Manusiasenayan.id – Kalau lo pikir semua senator datang dari jalur instan, cerita Dr. H. Dedi Iskandar Batubara, S.Sos., S.H., M.S.P., M.H., C.I.R.B.C., C.W.C. bakal bikin lo mikir ulang. Senator dengan nomor anggota B-5 ini sekarang duduk di DPD RI periode 2024–2029, mewakili Sumatera Utara (Sumut). Tapi perjalanan dia ke titik ini? Panjang, bertahap, dan penuh proses.

Dedi lahir di Siligawan Gadang dan tumbuh dalam lingkungan religius. Identitasnya sebagai sosok yang kuat di nilai keislaman bukan cuma pencitraan. Dari bangku sekolah seperti Al Washliyah 12 (1991), MTs.S Ponpes Modern Azzidin Medan (1994), sampai MAS Ex. PGA Proyek Univa Medan (1997), fondasi keagamaannya sudah kebentuk sejak dini.

Masuk ke jenjang lebih tinggi, ia kuliah di UISU jurusan Administrasi Negara, lalu mendalami Ilmu Hukum di UMN Al Washliyah dan Univa Medan (lulus 2006). Nggak berhenti di situ, Dedi lanjut ambil Studi Pembangunan di USU hingga jenjang magister (2010) dan doktoral (2017). Kombinasi hukum dan pembangunan ini jadi bekal kuat buat baca arah kebijakan nasional sekaligus dampaknya ke daerah.

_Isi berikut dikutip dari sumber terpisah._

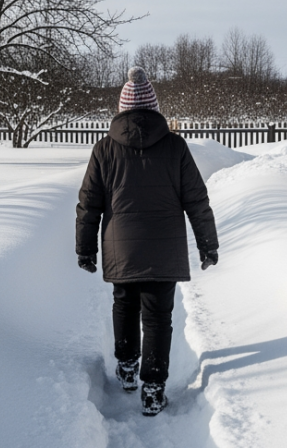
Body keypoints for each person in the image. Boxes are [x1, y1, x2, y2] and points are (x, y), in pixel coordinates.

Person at [75, 67, 219, 417]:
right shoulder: (175, 146)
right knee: (157, 318)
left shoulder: (104, 149)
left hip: (121, 247)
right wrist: (207, 244)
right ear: (154, 108)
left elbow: (89, 203)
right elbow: (196, 200)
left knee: (124, 304)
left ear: (122, 109)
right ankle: (153, 389)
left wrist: (85, 248)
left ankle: (126, 369)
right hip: (163, 249)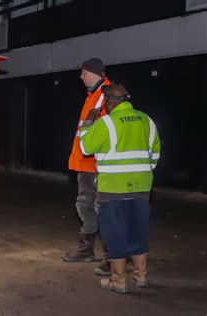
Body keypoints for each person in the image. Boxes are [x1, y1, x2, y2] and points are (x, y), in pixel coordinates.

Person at [79, 83, 160, 293]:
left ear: (110, 102)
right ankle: (141, 277)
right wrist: (141, 171)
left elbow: (86, 147)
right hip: (142, 187)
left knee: (115, 233)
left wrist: (87, 123)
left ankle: (118, 281)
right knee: (138, 231)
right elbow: (155, 152)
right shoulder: (146, 120)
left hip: (112, 189)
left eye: (106, 102)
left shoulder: (106, 122)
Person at [63, 58, 111, 275]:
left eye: (83, 73)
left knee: (103, 208)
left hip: (97, 164)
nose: (81, 77)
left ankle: (112, 257)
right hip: (87, 163)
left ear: (93, 72)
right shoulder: (94, 95)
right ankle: (87, 250)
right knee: (86, 205)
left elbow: (105, 130)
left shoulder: (107, 94)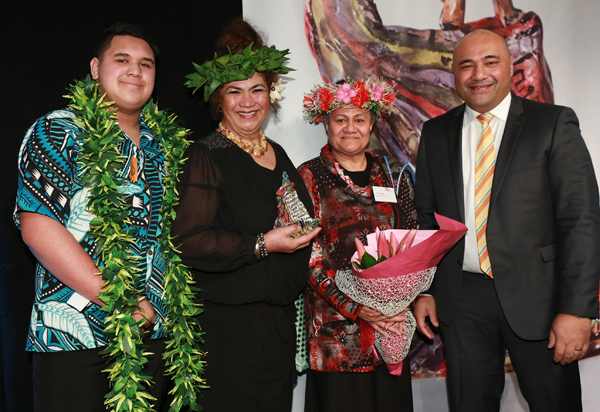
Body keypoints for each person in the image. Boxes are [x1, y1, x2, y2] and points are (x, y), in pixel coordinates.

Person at [13, 23, 202, 412]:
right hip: (75, 338)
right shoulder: (57, 130)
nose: (135, 70)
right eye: (123, 60)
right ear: (96, 68)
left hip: (156, 338)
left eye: (146, 64)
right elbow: (38, 226)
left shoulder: (165, 144)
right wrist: (123, 302)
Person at [414, 29, 600, 412]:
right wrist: (426, 290)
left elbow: (580, 220)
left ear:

Kariernya di parlemen juga nggak ujug-ujug. Tahun 2005, ia sudah masuk ekosistem Senayan sebagai Asisten Anggota DPD/MPR RI. Dari situ, dia belajar dapur politik nasional. Tahun 2014, Dedi resmi terpilih sebagai Anggota DPD RI. Kepercayaan itu berlanjut di 2019 dan kembali terpilih untuk periode 2024–2029. Konsisten tiga periode? Itu bukti publik Sumut masih kasih mandat.

Di luar parlemen, Dedi dikenal aktif di banyak organisasi. Ia pernah menjabat Ketua Umum Al Jam’iyatul Washliyah (2018)—organisasi Islam besar yang punya sejarah panjang di Sumut. Ia juga dipercaya sebagai Wakil Ketua Dewan Pertimbangan MUI (2020) serta duduk sebagai Dewan Penasehat di berbagai forum seperti Forum Bela Negara RI, BKPRMI, hingga Komunitas Da’i Melayu.

Track record ini nunjukin satu benang merah: Dedi nggak cuma politisi, tapi juga aktivis sosial-keagamaan. Isu kebangsaan, pembangunan daerah, sampai penguatan moral masyarakat jadi concern yang terus ia suarakan.

Di DPD RI, perannya jelas: mengawal aspirasi daerah agar nggak tenggelam di pusat. Dengan latar akademik kuat, jaringan organisasi luas, dan pengalaman legislatif sejak 2005, Dedi Iskandar Batubara tampil sebagai senator yang paham medan—baik di ruang sidang maupun di tengah masyarakat.

Santai di gaya, serius di kerja. Buat Sumut, Dedi bukan sekadar nama di kertas suara, tapi figur yang sudah.